Braver than I've ever been....
I've been thinking a lot this past weekend as I have been in a reflective mood. It's almost a year since we first went into lock down and this year has been our most challenging yet as a family. Before the first lock down, we had no health worries, I forgot I was deaf and my boys were getting exercise walking to school and meeting their friends. 10 months later, we have got through a cancer diagnosis (Johnny got the all clear last week), I started a new job, the boys are stuck at home all day homeschooling and I've never felt more deaf.

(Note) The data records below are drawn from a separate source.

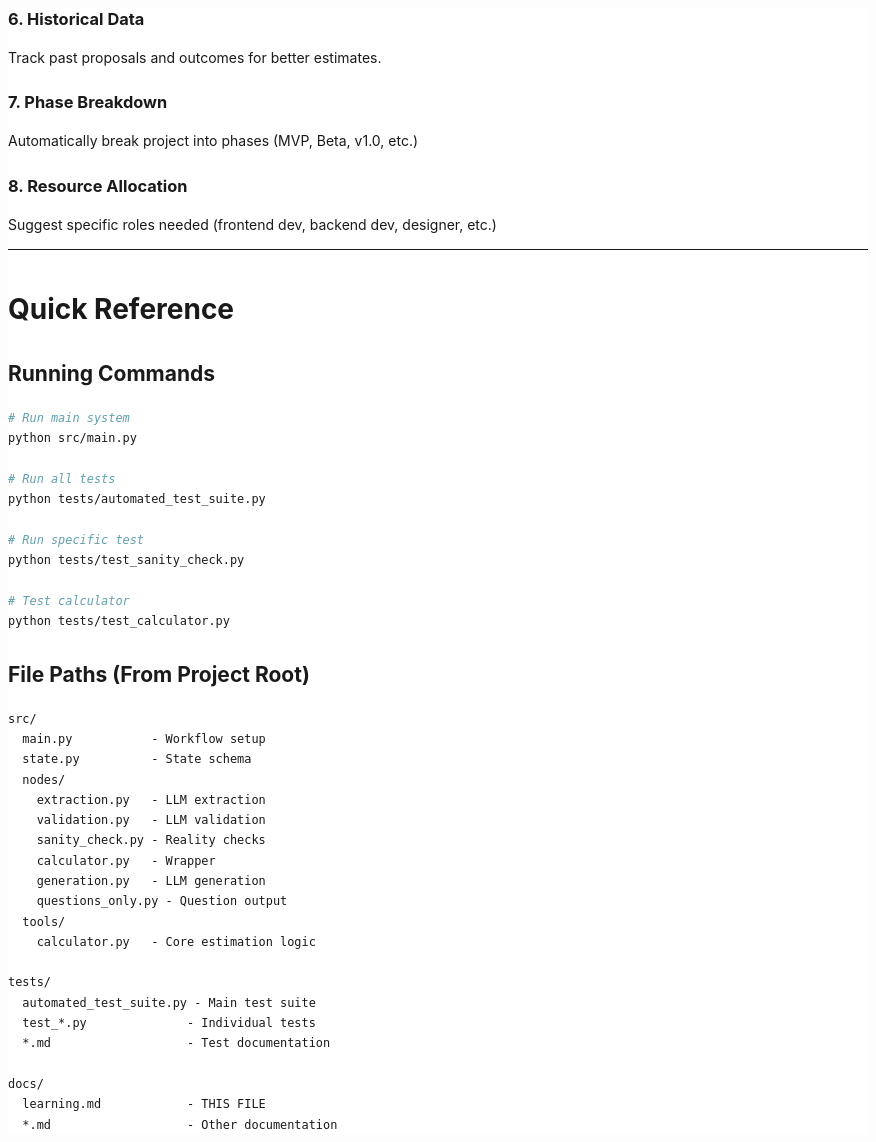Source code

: ### 6. Historical Data
Track past proposals and outcomes for better estimates.

### 7. Phase Breakdown
Automatically break project into phases (MVP, Beta, v1.0, etc.)

### 8. Resource Allocation
Suggest specific roles needed (frontend dev, backend dev, designer, etc.)

---

# Quick Reference

## Running Commands

```bash
# Run main system
python src/main.py

# Run all tests
python tests/automated_test_suite.py

# Run specific test
python tests/test_sanity_check.py

# Test calculator
python tests/test_calculator.py
```

## File Paths (From Project Root)

```
src/
  main.py           - Workflow setup
  state.py          - State schema
  nodes/
    extraction.py   - LLM extraction
    validation.py   - LLM validation
    sanity_check.py - Reality checks
    calculator.py   - Wrapper
    generation.py   - LLM generation
    questions_only.py - Question output
  tools/
    calculator.py   - Core estimation logic

tests/
  automated_test_suite.py - Main test suite
  test_*.py              - Individual tests
  *.md                   - Test documentation

docs/
  learning.md            - THIS FILE
  *.md                   - Other documentation
```
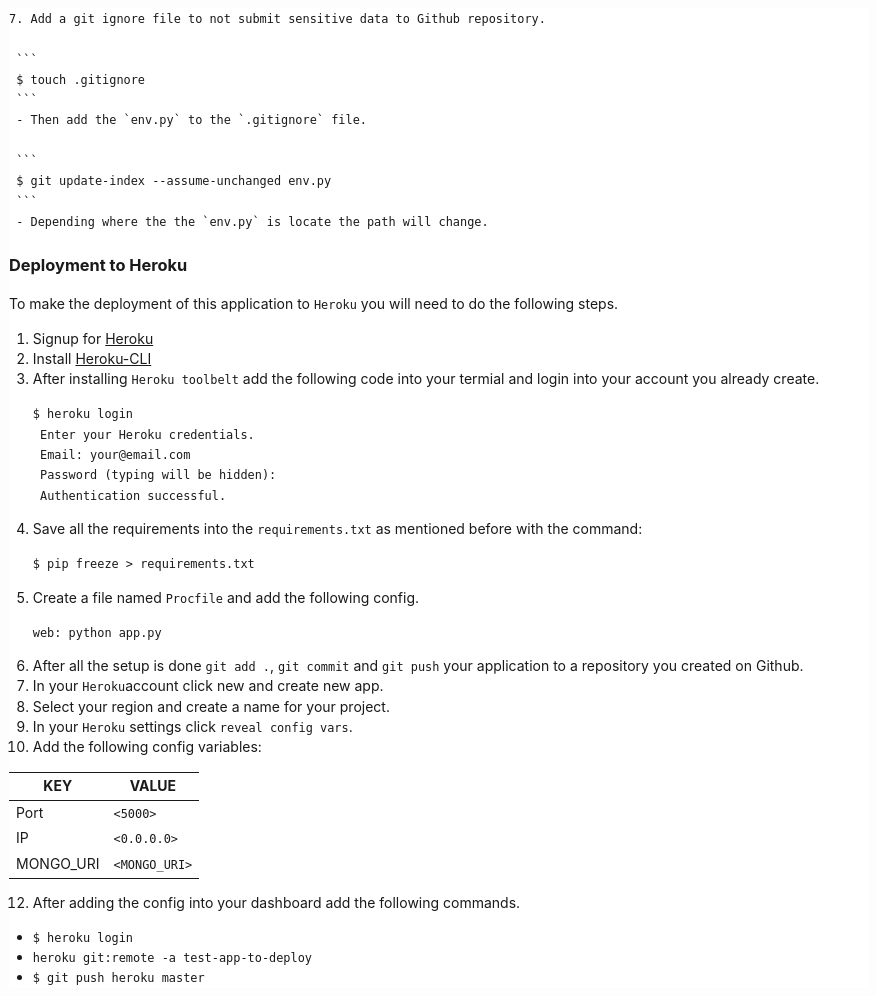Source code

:     7. Add a git ignore file to not submit sensitive data to Github repository.

     ```
     $ touch .gitignore
     ```
     - Then add the `env.py` to the `.gitignore` file.

     ```
     $ git update-index --assume-unchanged env.py
     ```
     - Depending where the the `env.py` is locate the path will change.

### Deployment to Heroku

To make the deployment of this application to `Heroku` you will need to do the following steps.

  1. Signup for [Heroku](https://signup.heroku.com/)
  2. Install [Heroku-CLI](https://devcenter.heroku.com/articles/heroku-cli)
  3. After installing `Heroku toolbelt` add the following code into your termial and login into your account you already create.
     ```
     $ heroku login
      Enter your Heroku credentials.
      Email: your@email.com
      Password (typing will be hidden):
      Authentication successful.
     ```
  4. Save all the requirements into the `requirements.txt` as mentioned before with the command:
     ```
     $ pip freeze > requirements.txt
     ```
  5. Create a file named `Procfile` and add the following config.
     ```
     web: python app.py
     ```
 6. After all the setup is done `git add .`, `git commit` and `git push` your application to a repository you created on Github.
 7. In your `Heroku`account click new and create new app.
 9. Select your region and create a name for your project.
10. In your `Heroku` settings click `reveal config vars`.
11. Add the following config variables:

| KEY            | VALUE         |
|----------------|---------------|
| Port | `<5000>`  |
| IP | `<0.0.0.0>`  |
| MONGO_URI| `<MONGO_URI>`  |

12.  After adding the config into your dashboard add the following commands.
  - `$ heroku login`
  - `heroku git:remote -a test-app-to-deploy`
  - `$ git push heroku master`
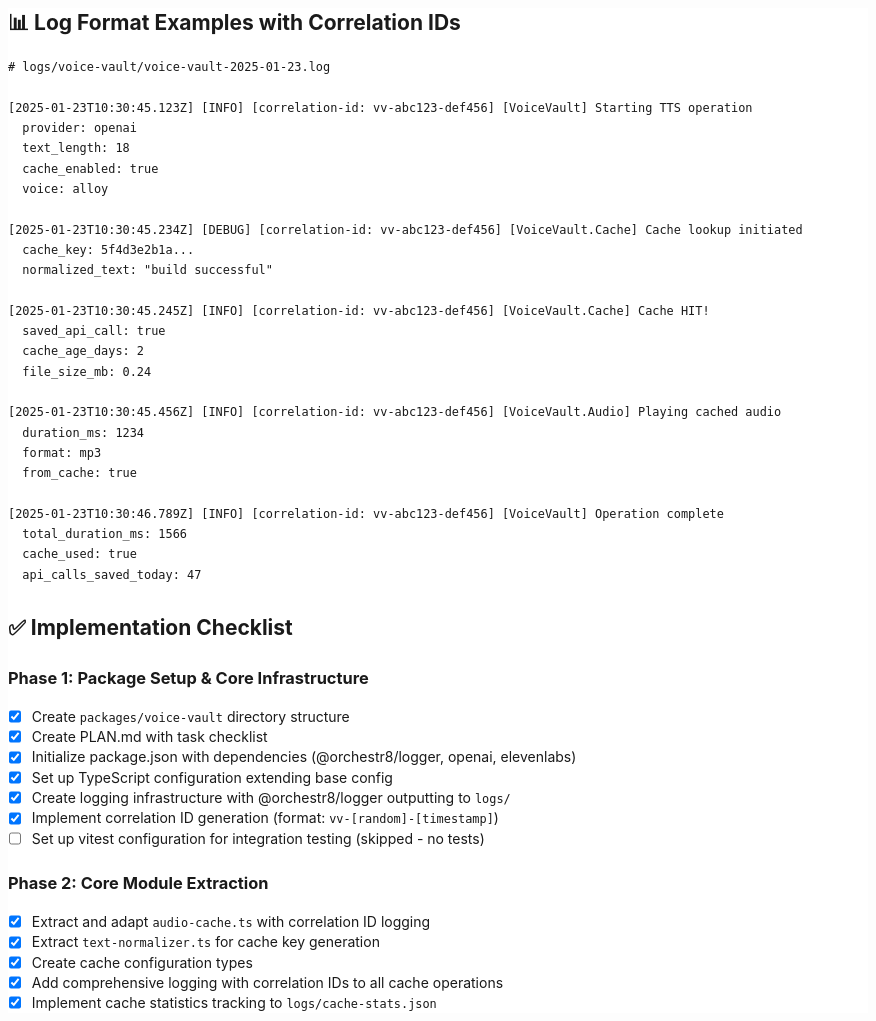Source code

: ## 📊 Log Format Examples with Correlation IDs

```log
# logs/voice-vault/voice-vault-2025-01-23.log

[2025-01-23T10:30:45.123Z] [INFO] [correlation-id: vv-abc123-def456] [VoiceVault] Starting TTS operation
  provider: openai
  text_length: 18
  cache_enabled: true
  voice: alloy

[2025-01-23T10:30:45.234Z] [DEBUG] [correlation-id: vv-abc123-def456] [VoiceVault.Cache] Cache lookup initiated
  cache_key: 5f4d3e2b1a...
  normalized_text: "build successful"

[2025-01-23T10:30:45.245Z] [INFO] [correlation-id: vv-abc123-def456] [VoiceVault.Cache] Cache HIT!
  saved_api_call: true
  cache_age_days: 2
  file_size_mb: 0.24

[2025-01-23T10:30:45.456Z] [INFO] [correlation-id: vv-abc123-def456] [VoiceVault.Audio] Playing cached audio
  duration_ms: 1234
  format: mp3
  from_cache: true

[2025-01-23T10:30:46.789Z] [INFO] [correlation-id: vv-abc123-def456] [VoiceVault] Operation complete
  total_duration_ms: 1566
  cache_used: true
  api_calls_saved_today: 47
```

## ✅ Implementation Checklist

### Phase 1: Package Setup & Core Infrastructure

- [x] Create `packages/voice-vault` directory structure
- [x] Create PLAN.md with task checklist
- [x] Initialize package.json with dependencies (@orchestr8/logger, openai,
      elevenlabs)
- [x] Set up TypeScript configuration extending base config
- [x] Create logging infrastructure with @orchestr8/logger outputting to `logs/`
- [x] Implement correlation ID generation (format: `vv-[random]-[timestamp]`)
- [ ] Set up vitest configuration for integration testing (skipped - no tests)

### Phase 2: Core Module Extraction

- [x] Extract and adapt `audio-cache.ts` with correlation ID logging
- [x] Extract `text-normalizer.ts` for cache key generation
- [x] Create cache configuration types
- [x] Add comprehensive logging with correlation IDs to all cache operations
- [x] Implement cache statistics tracking to `logs/cache-stats.json`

Up until Covid, I think I was hiding how I really felt about my deafness and I think a part of me was embarrassed by it. Covid has forced me to show everyone who I really am and the journey has been terrifying. I've had to complain, make a fuss, admit I can't hear, I'm still waiting for my glitter moulds, I've struggled on zoom calls instead of face to face (I'm one hearing aid down again....) and I have to explain to strangers why I can't understand them. I'm the sort of person who likes to hide in the background but I've really had to start sticking up for myself more, trying not to be embarrassed or apologetic when I've had to explain. It has felt quite isolating. I think it would have really helped me if I knew someone who had a similar hearing loss to my own and what their experience has been. It's a strange feeling thinking that you're the only one who knows what it is like but I have been really encouraged by other people who have come forward to tell me that they have hearing issues too.

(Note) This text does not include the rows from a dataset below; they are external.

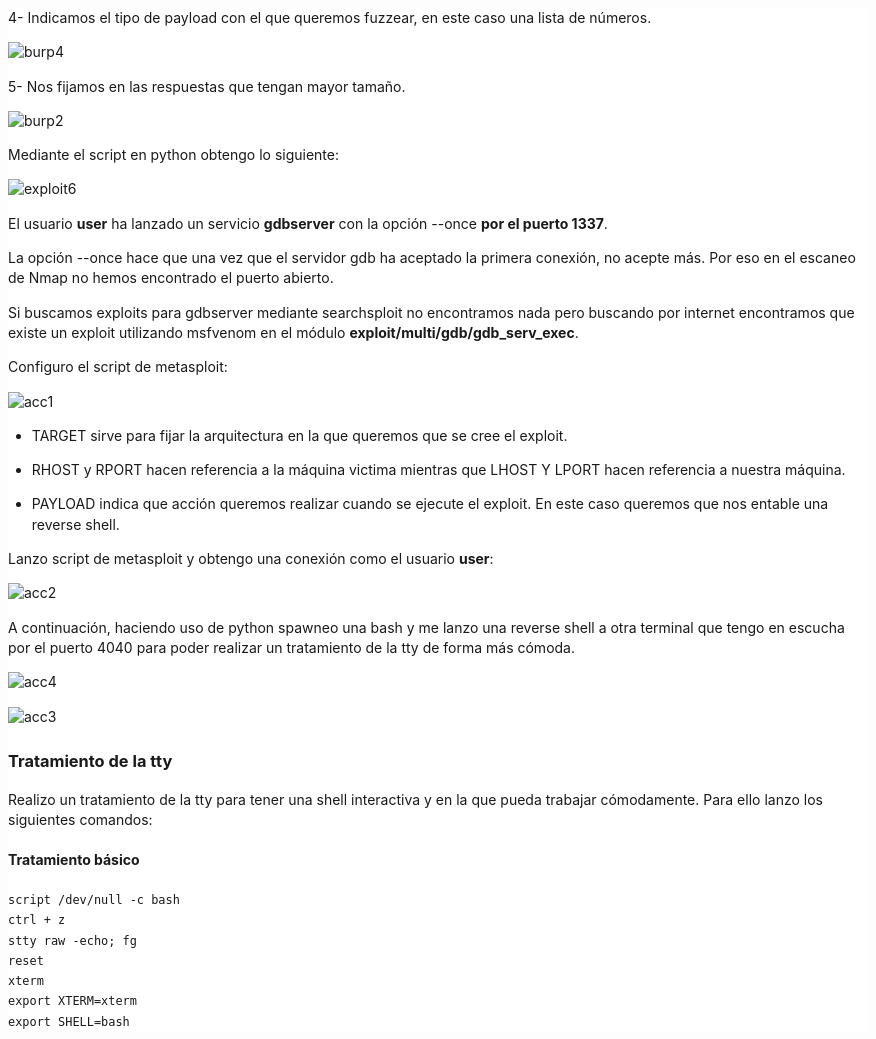 4- Indicamos el tipo de payload con el que queremos fuzzear, en este caso una lista de números.

![burp4](https://user-images.githubusercontent.com/55555187/154809054-eb2fef2c-eb5a-47e9-87d1-3d93c28a39d0.PNG)

5- Nos fijamos en las respuestas que tengan mayor tamaño. 

![burp2](https://user-images.githubusercontent.com/55555187/154809053-474e2c13-c9df-4799-a01b-8bd9fa1fdabd.PNG)

Mediante el script en python obtengo lo siguiente:

<img title="" src="https://user-images.githubusercontent.com/55555187/154809163-e9941c84-4e88-4742-b05e-ed7d17b5de58.PNG" alt="exploit6" width="669">

El usuario **user** ha lanzado un servicio **gdbserver** con la opción --once **por el puerto 1337**.

La opción --once hace que una vez que el servidor gdb ha aceptado la primera conexión, no acepte más. Por eso en el escaneo de Nmap no hemos encontrado el puerto abierto.

Si buscamos exploits para gdbserver mediante searchsploit no encontramos nada pero buscando por internet encontramos que existe un exploit utilizando msfvenom en el módulo **exploit/multi/gdb/gdb_serv_exec**.

Configuro el script de metasploit:

![acc1](https://user-images.githubusercontent.com/55555187/154809441-810027d7-8f7c-4715-a37a-d65403584c9d.PNG)

- TARGET sirve para fijar la arquitectura en la que queremos que se cree el exploit.

- RHOST y RPORT hacen referencia a la máquina victima mientras que LHOST Y LPORT hacen referencia a nuestra máquina.

- PAYLOAD indica que acción queremos realizar cuando se ejecute el exploit. En este caso queremos que nos entable una reverse shell.

Lanzo script de metasploit y obtengo una conexión como el usuario **user**:

![acc2](https://user-images.githubusercontent.com/55555187/154809288-932d80d7-4545-47ad-98f9-277fe4b962ac.PNG)

A continuación, haciendo uso de python spawneo una bash y me lanzo una reverse shell a otra terminal que tengo en escucha por el puerto 4040 para poder realizar un tratamiento de la tty de forma más cómoda.

![acc4](https://user-images.githubusercontent.com/55555187/154809489-f5dfbcad-61b3-4c05-a6c3-ab3e0e35b7ca.PNG)

![acc3](https://user-images.githubusercontent.com/55555187/154809286-8541a3d5-a489-4686-871c-8be5474ac52c.PNG)

### Tratamiento de la tty

Realizo un tratamiento de la tty para tener una shell interactiva y en la que pueda trabajar cómodamente. Para ello lanzo los siguientes comandos:

#### Tratamiento básico

```
script /dev/null -c bash
ctrl + z
stty raw -echo; fg
reset
xterm
export XTERM=xterm
export SHELL=bash
```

Dare I say it, but out of all this, even though I still get frustrated and angry, I think I'm coming out of my shell and feeling a little more confident as time goes by. I think my faith has played a huge part in accepting myself more, especially in the past year. And I do have a superpower! I can't forget I'm deaf while everyone is wearing masks and so I've had to really face that part of myself that I've always tried to ignore. But I think I'm getting to a place where I feel more comfortable being me and writing the blog has been quite a cathartic process. I feel vulnerable yet stronger than I've ever been. I feel braver than I did at the beginning.
On a separate note, guess who won slimmer of the week award twice? Since I started on 1st January, I've now lost 9lb. I think a new me may be starting to emerge!!!